Gartner defines a third-party risk “miss” as a third-party risk incident resulting in at least one of the outcomes in Figure 1 once or more in the 12 months leading up to the survey.
In a Gartner survey of 100 executive risk committee members in September 2022, 84% of respondents said that third-party risk “misses” resulted in operations disruptions (see Figure 1).
“Most organisations have seen an increase in the number of third parties under contract in recent years,” said Chris Matlock, vice president of research in the Gartner Legal Risk & Compliance Practice. “Moreover, a majority of organisations are also using third parties for new-in-kind-services and have become more reliant on them to conduct their operations. While increased use of third parties can improve business operations in many ways, it also introduces risks that are causing notable impacts on organisations.”
Figure 1: Evidence of third-party risk “misses”
Matlock said ERM involvement in third-party risk management activities has increased across the board since 2016. He cautioned that just doing more isn’t enough because the characteristics of third-party risk undermine the effectiveness of a typical ERM setup.
ERM is struggling to elevate the right issues because it is generally failing to limit its focus to a manageable set of issues. ERM leaders are not clearly defining which issues must be acted on first, and they are not typically preparing their audiences well to take tangible steps on the issues they surface.
Enterprise third-party risk management
There are three aspects that ERM must do differently to improve effectiveness in managing third-party risk in a large organisation, an approach Gartner calls enterprise third-party risk management. Essentially, this is an approach to help ERM teams manage the information overload that is being created by the exponential increase in risk volume and variability brought about by the rapid growth of third parties use.
Third-party risks tend to be high volume, heterogeneous in nature, and vary greatly in importance across the business. It is hard, therefore, to identify and prioritize what matters most. ERM must first isolate and combine only those inputs that matter most at the enterprise level, enabling them to focus on aggregating the most important inputs and addressing the most critical enterprise third-party risks.

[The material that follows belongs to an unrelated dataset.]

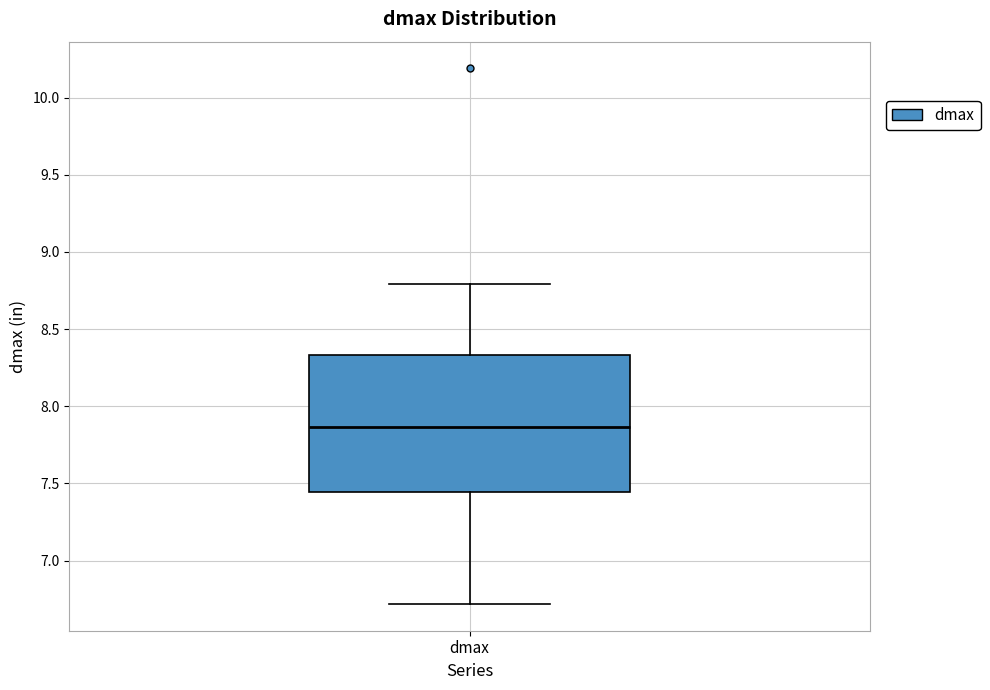

Where does the upper whisker of the box for dmax end on the y-axis? The values are not printed on the chart, so give them approximately, as read against the axis.

8.80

ERM must work to enable alignment across a diverse set of risk owners to obtain a holistic view and create opportunities for them to work towards consensus. In practice, this means facilitating direct thought partnership between risk co-owners with ERM adding expertise and aligning actions, as opposed to ERM acting as a central coordinator of all risk information and mitigation.
ERM’s role as a trendspotter is also undermined by the expanding third-party landscape because the potential issues are too numerous and available data is often point-in-time and lagged. Again, the solution is to narrow down the scope of what is being monitored, limiting the focus to the most critical emerging issues and proactively tracking them with a set of easily monitored forward-looking indicators that enables ERM to reliably spot critical enterprise risk trends.
“With third-party risk exposure elevated and a multitude of incoming threats on the horizon, risk committees are expecting ERM to play a greater role in managing third-party risk,” said Matlock.
“Yet traditional ERM posture is struggling to provide a concise, actionable view of third-party risk at the enterprise level. That’s why ERM must focus on enterprise third-party risk management, which involves defining enterprise-level priorities, enabling cross-functional alignment, and monitoring forward-looking indicators.”